= Grant Macaskill =

Theologian

Grant Macaskill is a Scottish New Testament scholar and Lightfoot Professor of Divinity at Durham University.

== Career ==
Macaskill completed his PhD ("Wisdom and Apocalyptic in the Gospel of Matthew: A Comparative Study with 1 Enoch and 4QInstruction") in 2005 at the University of St Andrews where he studied under Richard Bauckham. He then stayed on at St Andrews as a British Academy postdoctoral fellow (2005-2007), lecturer in New Testament Studies (2007-2012), and senior lecturer in New Testament Studies (2012-2015). In 2015 he was appointed to the Kirby Laing Chair of New Testament Exegesis at the University of Aberdeen.

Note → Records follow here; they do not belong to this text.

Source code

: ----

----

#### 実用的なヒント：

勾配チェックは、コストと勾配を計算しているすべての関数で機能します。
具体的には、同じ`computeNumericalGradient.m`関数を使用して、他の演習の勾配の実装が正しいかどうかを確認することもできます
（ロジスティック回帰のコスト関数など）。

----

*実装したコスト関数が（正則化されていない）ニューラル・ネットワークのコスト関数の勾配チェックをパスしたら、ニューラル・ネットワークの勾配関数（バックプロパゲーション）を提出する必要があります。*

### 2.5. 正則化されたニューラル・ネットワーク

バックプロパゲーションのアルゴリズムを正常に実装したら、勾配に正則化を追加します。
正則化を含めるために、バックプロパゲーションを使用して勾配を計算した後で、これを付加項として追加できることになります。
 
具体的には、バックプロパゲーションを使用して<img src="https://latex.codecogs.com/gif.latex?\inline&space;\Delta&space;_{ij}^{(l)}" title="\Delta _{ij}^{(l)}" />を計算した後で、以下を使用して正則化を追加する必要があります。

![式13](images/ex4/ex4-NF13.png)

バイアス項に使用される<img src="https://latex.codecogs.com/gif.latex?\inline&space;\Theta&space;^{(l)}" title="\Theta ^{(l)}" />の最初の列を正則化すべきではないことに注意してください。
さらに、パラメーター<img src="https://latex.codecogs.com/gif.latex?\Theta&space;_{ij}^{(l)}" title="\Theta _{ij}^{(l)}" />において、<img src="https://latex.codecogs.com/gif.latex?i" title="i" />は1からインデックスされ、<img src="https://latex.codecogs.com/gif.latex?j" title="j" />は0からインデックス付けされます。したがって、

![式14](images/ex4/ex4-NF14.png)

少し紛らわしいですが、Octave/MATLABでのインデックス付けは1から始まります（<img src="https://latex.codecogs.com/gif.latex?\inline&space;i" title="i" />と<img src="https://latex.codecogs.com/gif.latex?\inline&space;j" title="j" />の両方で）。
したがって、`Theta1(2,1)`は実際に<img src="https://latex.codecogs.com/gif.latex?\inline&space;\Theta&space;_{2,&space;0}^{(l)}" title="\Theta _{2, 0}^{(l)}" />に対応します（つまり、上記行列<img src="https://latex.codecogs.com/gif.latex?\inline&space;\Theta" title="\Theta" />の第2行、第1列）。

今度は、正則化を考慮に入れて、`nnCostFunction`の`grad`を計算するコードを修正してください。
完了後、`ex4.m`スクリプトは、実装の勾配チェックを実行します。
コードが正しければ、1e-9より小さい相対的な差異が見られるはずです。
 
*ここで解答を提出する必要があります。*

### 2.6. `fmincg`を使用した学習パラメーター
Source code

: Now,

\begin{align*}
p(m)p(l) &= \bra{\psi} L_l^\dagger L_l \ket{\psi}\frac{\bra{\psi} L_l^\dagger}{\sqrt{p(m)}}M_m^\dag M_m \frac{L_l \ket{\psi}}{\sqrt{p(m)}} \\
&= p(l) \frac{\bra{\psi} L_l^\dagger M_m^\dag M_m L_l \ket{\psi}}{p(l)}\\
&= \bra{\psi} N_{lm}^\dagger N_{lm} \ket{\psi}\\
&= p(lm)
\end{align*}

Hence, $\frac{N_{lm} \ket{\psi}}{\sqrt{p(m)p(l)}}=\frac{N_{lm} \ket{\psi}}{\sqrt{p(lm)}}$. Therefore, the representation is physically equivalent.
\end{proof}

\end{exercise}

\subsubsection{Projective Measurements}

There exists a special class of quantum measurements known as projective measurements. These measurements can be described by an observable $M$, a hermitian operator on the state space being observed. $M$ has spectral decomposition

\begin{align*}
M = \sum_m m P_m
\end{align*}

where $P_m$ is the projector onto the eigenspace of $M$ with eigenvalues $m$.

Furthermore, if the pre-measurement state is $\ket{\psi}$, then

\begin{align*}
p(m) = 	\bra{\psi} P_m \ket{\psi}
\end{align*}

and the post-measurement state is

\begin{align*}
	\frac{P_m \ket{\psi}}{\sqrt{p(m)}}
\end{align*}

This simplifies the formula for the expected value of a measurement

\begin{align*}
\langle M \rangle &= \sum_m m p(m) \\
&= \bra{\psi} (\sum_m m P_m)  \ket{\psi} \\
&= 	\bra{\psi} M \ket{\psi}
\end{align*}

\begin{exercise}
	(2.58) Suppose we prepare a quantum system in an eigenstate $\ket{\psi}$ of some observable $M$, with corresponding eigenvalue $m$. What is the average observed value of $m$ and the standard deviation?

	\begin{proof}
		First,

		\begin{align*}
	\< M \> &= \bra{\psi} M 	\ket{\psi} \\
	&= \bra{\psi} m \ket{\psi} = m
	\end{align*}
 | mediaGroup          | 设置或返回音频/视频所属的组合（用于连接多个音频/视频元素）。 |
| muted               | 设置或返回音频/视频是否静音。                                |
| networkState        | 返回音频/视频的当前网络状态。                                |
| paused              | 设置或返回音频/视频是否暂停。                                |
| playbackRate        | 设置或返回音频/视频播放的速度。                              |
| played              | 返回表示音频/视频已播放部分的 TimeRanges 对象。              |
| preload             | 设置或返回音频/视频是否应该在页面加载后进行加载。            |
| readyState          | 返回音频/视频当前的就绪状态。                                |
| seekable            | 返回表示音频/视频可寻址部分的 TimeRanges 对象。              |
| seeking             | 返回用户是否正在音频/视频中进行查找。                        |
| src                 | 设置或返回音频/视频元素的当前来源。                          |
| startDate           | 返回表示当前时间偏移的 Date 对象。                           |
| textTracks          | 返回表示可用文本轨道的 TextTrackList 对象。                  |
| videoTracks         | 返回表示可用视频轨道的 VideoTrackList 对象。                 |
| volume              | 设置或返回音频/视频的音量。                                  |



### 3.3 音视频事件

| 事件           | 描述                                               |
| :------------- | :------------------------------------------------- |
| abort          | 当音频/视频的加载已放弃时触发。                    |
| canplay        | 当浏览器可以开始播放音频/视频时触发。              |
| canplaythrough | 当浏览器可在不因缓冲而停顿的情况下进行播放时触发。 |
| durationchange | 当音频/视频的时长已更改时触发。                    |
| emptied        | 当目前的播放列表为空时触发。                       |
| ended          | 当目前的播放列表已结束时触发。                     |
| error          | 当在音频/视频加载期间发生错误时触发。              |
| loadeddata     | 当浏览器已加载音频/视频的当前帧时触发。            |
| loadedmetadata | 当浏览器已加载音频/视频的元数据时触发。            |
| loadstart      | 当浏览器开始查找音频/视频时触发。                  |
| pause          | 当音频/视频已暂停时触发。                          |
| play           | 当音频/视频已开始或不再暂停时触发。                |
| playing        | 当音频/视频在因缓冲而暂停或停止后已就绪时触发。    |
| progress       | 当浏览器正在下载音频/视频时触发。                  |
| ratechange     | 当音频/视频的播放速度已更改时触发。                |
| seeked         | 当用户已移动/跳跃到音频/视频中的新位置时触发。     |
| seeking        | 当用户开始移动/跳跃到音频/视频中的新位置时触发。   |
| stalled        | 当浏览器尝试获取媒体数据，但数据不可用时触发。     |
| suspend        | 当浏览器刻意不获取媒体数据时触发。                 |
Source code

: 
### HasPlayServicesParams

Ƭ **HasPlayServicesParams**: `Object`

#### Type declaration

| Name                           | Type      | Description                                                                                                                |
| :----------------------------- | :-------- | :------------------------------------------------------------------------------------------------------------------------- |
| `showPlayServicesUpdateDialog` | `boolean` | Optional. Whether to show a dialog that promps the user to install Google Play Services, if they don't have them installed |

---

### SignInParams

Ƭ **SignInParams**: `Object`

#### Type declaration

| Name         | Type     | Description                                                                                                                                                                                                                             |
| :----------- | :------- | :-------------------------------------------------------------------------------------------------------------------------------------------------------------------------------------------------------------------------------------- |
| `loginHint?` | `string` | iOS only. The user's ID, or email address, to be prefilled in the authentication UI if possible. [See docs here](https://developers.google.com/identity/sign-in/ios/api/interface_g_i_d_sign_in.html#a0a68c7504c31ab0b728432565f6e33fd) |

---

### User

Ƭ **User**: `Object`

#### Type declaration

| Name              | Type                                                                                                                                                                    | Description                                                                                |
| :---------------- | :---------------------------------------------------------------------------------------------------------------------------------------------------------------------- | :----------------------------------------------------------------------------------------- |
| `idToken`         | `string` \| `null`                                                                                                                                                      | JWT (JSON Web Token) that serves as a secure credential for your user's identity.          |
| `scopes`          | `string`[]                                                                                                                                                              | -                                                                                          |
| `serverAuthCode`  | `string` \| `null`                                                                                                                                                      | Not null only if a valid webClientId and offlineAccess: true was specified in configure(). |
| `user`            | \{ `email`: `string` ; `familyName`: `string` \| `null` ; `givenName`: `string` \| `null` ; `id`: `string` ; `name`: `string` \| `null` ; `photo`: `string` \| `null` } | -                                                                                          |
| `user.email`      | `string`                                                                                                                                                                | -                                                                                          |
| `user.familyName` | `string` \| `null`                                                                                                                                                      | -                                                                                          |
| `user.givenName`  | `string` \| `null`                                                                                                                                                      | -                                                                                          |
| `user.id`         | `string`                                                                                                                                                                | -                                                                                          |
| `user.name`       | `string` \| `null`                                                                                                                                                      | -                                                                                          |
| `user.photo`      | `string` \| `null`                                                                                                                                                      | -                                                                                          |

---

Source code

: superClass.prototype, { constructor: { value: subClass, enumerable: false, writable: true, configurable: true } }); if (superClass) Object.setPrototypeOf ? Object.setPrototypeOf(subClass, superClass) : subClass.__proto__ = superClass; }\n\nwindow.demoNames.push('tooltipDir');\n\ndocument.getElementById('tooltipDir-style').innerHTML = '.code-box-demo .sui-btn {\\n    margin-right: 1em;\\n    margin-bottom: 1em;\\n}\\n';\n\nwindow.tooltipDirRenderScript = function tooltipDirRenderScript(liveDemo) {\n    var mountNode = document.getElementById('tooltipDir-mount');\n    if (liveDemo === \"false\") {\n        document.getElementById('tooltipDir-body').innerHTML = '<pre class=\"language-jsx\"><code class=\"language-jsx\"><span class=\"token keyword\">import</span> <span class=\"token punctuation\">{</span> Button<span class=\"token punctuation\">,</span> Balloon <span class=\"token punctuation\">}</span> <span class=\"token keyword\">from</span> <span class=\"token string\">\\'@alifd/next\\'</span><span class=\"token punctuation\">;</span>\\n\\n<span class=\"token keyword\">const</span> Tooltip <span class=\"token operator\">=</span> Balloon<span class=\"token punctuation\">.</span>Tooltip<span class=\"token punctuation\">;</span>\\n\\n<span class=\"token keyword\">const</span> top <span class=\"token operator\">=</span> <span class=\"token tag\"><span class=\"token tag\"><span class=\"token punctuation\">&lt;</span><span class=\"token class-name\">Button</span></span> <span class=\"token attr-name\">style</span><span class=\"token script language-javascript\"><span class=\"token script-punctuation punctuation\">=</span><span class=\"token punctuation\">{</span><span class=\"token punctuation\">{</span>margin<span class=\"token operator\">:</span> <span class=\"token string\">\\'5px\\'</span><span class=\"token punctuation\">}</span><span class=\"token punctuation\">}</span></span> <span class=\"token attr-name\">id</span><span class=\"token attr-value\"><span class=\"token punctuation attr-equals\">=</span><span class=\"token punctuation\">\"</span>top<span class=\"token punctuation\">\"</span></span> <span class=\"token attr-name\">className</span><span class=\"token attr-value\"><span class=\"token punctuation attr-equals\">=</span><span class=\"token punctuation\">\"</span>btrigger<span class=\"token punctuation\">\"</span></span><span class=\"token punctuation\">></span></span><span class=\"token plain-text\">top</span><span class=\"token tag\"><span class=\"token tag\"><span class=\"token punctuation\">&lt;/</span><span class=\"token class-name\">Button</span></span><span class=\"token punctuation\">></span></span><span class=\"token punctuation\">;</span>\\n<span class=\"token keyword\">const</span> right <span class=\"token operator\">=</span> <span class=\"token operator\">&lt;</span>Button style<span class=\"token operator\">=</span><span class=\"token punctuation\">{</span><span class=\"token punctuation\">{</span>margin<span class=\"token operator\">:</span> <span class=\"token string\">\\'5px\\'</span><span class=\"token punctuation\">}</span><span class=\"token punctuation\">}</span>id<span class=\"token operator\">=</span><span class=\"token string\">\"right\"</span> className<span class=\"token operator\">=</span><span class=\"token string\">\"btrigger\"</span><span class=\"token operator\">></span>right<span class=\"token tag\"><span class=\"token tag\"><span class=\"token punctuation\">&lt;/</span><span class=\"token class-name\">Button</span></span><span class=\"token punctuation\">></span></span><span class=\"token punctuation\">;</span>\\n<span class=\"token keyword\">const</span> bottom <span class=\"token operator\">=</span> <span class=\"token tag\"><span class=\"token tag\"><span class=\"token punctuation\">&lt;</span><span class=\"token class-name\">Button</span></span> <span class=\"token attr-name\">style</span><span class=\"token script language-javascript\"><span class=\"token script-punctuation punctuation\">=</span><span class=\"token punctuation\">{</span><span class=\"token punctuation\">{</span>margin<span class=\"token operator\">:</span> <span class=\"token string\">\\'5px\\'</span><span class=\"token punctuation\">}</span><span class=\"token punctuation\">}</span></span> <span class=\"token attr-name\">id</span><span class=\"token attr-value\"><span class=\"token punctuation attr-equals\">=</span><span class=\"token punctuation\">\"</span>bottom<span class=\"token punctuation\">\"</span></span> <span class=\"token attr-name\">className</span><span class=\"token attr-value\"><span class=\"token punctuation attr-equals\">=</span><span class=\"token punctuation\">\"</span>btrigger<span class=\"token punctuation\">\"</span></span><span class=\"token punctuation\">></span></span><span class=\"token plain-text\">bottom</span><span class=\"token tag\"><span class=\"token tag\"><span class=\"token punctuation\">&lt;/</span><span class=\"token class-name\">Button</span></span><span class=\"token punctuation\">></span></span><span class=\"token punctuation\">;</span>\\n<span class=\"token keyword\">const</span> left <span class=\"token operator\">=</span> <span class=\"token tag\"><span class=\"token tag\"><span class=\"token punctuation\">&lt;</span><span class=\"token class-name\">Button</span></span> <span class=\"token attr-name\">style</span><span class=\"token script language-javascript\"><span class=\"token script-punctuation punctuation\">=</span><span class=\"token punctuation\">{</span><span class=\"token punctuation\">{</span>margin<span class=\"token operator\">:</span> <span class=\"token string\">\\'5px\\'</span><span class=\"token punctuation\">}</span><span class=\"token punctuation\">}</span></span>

His research engages with the New Testament as a coherent body of theological literature emerging from the diverse contexts of late Second Temple Judaism. His publications have included extensive treatments of theological issues in the New Testament, notably 'Union with Christ', and detailed examination of the transmission of Jewish apocalyptic texts in Christian tradition, particularly 1 Enoch and 2 Enoch. He has completed a study of 'The New Testament and Intellectual Humility', funded by Saint Louis University and the John Templeton Foundation, which was published in 2018. He is also contracted to write a two-volume theological commentary on Romans for the International Theological Commentary Series (T&T Clark). In 2024 Macaskill was awarded a Leverhulme Trust Major Research Fellowship. His project is titled, "The Biblical Pseudepigrapha and Eclectic Philosophical Cultures in Antiquity".

In May 2025, Macaskill was announced as the next Lightfoot Professor of Divinity at Durham University. He took up the position in September 2025.

== Selected works ==
- Macaskill, Grant (2007). Revealed Wisdom and Inaugurated Eschatology in Ancient Judaism and Early Christianity. Supplements to the Study of Judaism 115. Leiden: Brill.
- ——— (2013). The Slavonic Texts of 2 Enoch. Studia Judaeoslavica 6. Leiden: Brill.
- ——— (2013). Union with Christ in the New Testament. Oxford: Oxford University Press.
- ——— (2018). The New Testament and Intellectual Humility. Oxford: Oxford University Press.
- ——— (2019). Living in Union with Christ: Paul's Gospel and Christian Moral Identity. Grand Rapids, MI: Baker Academic.
- ——— (2019). Autism and the Church. Waco, TX: Baylor University Press.
- ——— (2024). The Entangled Enoch: 2 Enoch and the Cultures of Late Antiquity. Studia in Veteris Testamenti Pseudepigrapha 28. Leiden: Brill.